Multiple bodily symptoms predict poor health status, high healthcare use, and onset of functional somatic syndromes. This study aimed to identify the predictors of somatic symptoms with special reference to mental disorders.
The prospective, population-based Lifelines cohort study included 80,888 adults who were followed up for a mean of 2.4 years. At baseline sociodemographic status, self-reported medical disorders, functional somatic syndromes, stress, neuroticism, mental disorders (assessed with Mini-International Neuropsychiatric Interview), health perception, and analgesic use were assessed. These variables were tested as predictors of number of somatic symptoms at follow-up using linear regression analysis, which adjusted for baseline somatic symptoms (n = 65,904). Logistic regression was used to identify the predictors of a persistently high number of somatic symptoms.
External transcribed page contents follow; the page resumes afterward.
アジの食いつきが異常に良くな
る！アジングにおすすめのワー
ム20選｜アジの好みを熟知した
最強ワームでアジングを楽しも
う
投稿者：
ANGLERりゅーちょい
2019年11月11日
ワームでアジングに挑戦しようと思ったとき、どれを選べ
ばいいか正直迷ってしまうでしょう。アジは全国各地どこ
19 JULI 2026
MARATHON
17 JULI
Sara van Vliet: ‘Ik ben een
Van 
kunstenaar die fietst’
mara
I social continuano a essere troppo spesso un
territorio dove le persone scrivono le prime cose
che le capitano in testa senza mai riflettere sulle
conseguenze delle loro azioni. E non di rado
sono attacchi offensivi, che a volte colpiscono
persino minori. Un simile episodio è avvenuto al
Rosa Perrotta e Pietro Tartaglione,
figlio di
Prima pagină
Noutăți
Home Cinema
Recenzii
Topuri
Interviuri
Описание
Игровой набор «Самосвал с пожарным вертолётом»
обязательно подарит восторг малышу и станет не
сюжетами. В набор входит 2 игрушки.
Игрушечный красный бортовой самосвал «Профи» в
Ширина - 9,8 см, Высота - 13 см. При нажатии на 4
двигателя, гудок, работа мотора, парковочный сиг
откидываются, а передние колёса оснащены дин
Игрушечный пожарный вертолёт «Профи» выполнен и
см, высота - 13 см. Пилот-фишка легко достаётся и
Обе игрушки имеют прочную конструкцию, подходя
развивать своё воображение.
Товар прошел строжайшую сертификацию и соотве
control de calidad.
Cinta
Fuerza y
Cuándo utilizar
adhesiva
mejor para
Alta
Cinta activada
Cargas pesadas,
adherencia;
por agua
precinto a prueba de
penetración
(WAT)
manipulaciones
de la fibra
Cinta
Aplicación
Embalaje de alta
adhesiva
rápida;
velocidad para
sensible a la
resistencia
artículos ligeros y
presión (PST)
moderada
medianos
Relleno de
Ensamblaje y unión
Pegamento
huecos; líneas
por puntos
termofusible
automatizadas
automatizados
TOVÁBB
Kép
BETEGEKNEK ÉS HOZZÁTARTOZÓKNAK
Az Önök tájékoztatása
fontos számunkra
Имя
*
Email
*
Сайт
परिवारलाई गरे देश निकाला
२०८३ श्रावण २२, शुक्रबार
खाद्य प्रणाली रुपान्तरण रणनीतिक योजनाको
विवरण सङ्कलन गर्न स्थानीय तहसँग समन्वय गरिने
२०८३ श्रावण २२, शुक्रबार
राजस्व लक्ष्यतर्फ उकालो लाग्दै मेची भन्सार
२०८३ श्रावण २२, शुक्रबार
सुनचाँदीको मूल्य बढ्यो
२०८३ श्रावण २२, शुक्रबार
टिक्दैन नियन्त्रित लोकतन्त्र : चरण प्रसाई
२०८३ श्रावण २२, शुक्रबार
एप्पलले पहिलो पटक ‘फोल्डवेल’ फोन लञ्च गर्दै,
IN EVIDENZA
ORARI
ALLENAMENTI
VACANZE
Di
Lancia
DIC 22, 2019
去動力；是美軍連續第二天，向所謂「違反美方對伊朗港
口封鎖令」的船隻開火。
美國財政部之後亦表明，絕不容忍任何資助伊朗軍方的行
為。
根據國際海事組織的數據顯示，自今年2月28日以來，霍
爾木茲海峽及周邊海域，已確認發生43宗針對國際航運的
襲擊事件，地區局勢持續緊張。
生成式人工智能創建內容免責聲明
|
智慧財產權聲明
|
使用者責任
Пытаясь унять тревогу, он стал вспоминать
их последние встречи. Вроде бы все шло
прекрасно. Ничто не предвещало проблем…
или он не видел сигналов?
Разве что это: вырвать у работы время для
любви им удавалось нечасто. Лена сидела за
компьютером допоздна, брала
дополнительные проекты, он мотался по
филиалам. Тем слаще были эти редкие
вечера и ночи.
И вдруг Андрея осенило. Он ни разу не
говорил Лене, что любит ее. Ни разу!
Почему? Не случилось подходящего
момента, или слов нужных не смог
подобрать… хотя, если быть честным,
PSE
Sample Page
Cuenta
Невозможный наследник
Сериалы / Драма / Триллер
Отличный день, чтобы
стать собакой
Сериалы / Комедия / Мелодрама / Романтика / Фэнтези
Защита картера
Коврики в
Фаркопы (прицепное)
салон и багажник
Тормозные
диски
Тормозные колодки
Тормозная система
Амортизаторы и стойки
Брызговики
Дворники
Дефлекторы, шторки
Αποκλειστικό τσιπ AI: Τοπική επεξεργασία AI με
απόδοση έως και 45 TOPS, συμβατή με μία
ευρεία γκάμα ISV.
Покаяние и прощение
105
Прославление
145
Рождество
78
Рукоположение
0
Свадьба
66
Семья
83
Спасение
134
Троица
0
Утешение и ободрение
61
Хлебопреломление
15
The strongest predictors of somatic symptoms at follow-up were life events and difficulties score, and number of general medical illnesses/functional somatic syndromes. Neuroticism and mental disorders were also independent predictors in all analyses. Generalized anxiety, major depressive, and panic disorders were all independent predictors when entered individually into the regression analysis. A persistently high number of somatic symptoms were predicted most strongly by functional somatic syndromes, negative health perception, and paracetamol use.
Number of somatic symptoms should be regarded as a multifactorial measure with many predictors. Mental disorders form one predictor, but there are other stronger ones, including stress and general medical disorders. The bidirectional relationship between functional somatic syndromes and multiple somatic symptoms is compatible with the notion that perception of bodily symptoms is a key component of both.